Trump, who has promised to bring a swift end to Europe's deadliest war since World War II, has repeatedly called for a ceasefire after years in which Washington joined other Western countries in arming Ukraine.

European leaders have said they want the United States to join them in imposing tough new sanctions on Russia for refusing a ceasefire. The leaders of Britain, France, Germany and Italy spoke to Trump on Sunday ahead of his call with Putin.

Putin was speaking from Russia's Black Sea resort of Sochi while Trump was in Washington.

Shortly before the call, Vance told reporters that Washington recognised there was "a bit of an impasse here".

"And I think the president's going to say to President Putin: 'Look, are you serious? Are you real about this?'" Vance said as he prepared to depart from Italy.

"I think honestly that President Putin, he doesn't quite know how to get out of the war," Vance said.

He said it "takes two to tango. I know the president's willing to do that, but if Russia is not willing to do that, then we're eventually just going to say, this is not our war".

"We're going to try to end it, but if we can't end it, we're eventually going to say: 'You know what? That was worth a try, but we're not doing any more.'"

White House press secretary Karoline Leavitt told reporters that Trump wanted to see a ceasefire, but that he had grown "weary and frustrated with both sides of the conflict".

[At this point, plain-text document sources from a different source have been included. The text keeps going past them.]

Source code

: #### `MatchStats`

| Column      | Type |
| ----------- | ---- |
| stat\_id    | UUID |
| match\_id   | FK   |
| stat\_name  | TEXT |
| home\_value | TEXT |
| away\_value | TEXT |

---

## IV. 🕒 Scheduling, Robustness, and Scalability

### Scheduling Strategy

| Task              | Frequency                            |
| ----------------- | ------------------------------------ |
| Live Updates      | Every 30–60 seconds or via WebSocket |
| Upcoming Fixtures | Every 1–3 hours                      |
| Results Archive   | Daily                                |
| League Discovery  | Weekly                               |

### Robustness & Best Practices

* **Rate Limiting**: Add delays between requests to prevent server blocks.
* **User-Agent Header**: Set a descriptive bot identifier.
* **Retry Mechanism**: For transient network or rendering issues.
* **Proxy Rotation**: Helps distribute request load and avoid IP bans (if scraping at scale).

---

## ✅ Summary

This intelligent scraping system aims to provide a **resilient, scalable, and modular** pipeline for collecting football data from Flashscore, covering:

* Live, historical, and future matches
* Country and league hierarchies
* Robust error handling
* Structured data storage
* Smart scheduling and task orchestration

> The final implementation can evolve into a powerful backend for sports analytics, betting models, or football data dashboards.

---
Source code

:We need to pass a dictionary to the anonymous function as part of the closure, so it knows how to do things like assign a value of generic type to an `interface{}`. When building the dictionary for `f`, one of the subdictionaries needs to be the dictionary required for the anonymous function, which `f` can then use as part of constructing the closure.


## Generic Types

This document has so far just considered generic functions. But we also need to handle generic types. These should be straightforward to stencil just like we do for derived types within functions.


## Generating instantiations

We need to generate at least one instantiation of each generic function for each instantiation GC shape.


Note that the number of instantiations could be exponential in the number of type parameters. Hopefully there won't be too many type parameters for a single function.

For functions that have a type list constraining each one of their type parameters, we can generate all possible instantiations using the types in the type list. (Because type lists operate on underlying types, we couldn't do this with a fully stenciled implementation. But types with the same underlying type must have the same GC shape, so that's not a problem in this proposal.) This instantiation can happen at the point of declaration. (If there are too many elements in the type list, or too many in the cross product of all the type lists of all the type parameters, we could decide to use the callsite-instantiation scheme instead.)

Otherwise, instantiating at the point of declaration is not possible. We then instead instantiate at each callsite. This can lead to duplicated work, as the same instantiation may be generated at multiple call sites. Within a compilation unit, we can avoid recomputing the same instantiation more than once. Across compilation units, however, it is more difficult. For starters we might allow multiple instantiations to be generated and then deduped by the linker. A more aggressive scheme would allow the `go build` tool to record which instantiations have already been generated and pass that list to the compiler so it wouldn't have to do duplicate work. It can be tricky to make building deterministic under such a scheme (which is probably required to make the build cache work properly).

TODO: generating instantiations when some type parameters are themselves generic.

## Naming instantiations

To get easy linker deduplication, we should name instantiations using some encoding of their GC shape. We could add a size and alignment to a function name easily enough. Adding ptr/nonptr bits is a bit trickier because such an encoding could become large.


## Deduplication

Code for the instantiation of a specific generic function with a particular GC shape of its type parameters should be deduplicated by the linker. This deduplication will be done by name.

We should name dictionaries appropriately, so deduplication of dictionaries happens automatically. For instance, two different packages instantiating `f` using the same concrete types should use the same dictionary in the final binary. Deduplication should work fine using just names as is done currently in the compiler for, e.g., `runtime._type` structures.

Asked if a package of secondary sanctions against Russia remains on the table, she said: "I think everything's on the table."

Peace or war

Trump, whose administration has made clear that Russia could face additional sanctions if it does not take peace talks seriously, said he would also speak to Zelensky and various members of NATO.

The Ukrainian president's office did not immediately comment when asked about the call between Zelensky and Trump and there was no immediate word about it from the White House.

Putin, whose forces control a fifth of Ukraine and are advancing, has stood firm on his conditions for ending the war, despite public and private pressure from Trump and repeated warnings from European powers.

On Sunday (local time), Russia launched its largest drone attack on Ukraine since the start of the war.

Ukraine's intelligence service said it also believed Moscow intended to fire an intercontinental ballistic missile on Sunday, though there was no confirmation from Russia that it had done so.

In June 2024, Putin said Ukraine must officially drop its NATO ambitions and withdraw its troops from the entire territory of four Ukrainian regions Russia claims.

After the European leaders' phone call with Trump on Sunday, French President Emmanuel Macron said on X: "Tomorrow President Putin must show he wants peace by accepting the 30-day unconditional ceasefire proposed by President Trump and backed by Ukraine and Europe."

Putin is wary of a ceasefire and says fighting cannot be paused until conditions are met, including a halt to Western arms for Kyiv.

European leaders say Putin is not serious about peace. They worry that Trump may abandon support for Kyiv, forcing it to accept a punitive peace deal that would leave Ukraine shorn of a fifth of its territory and lacking a strong security guarantee against possible future attack.

Before Trump returned to office this year, Washington joined Western European leaders and Ukraine in describing Russia's invasion as an imperial-style land grab.

Trump's administration has shifted US policy towards accepting some of Russia's account of the conflict, which Moscow says it launched because of a security threat from Ukraine's drift towards the West.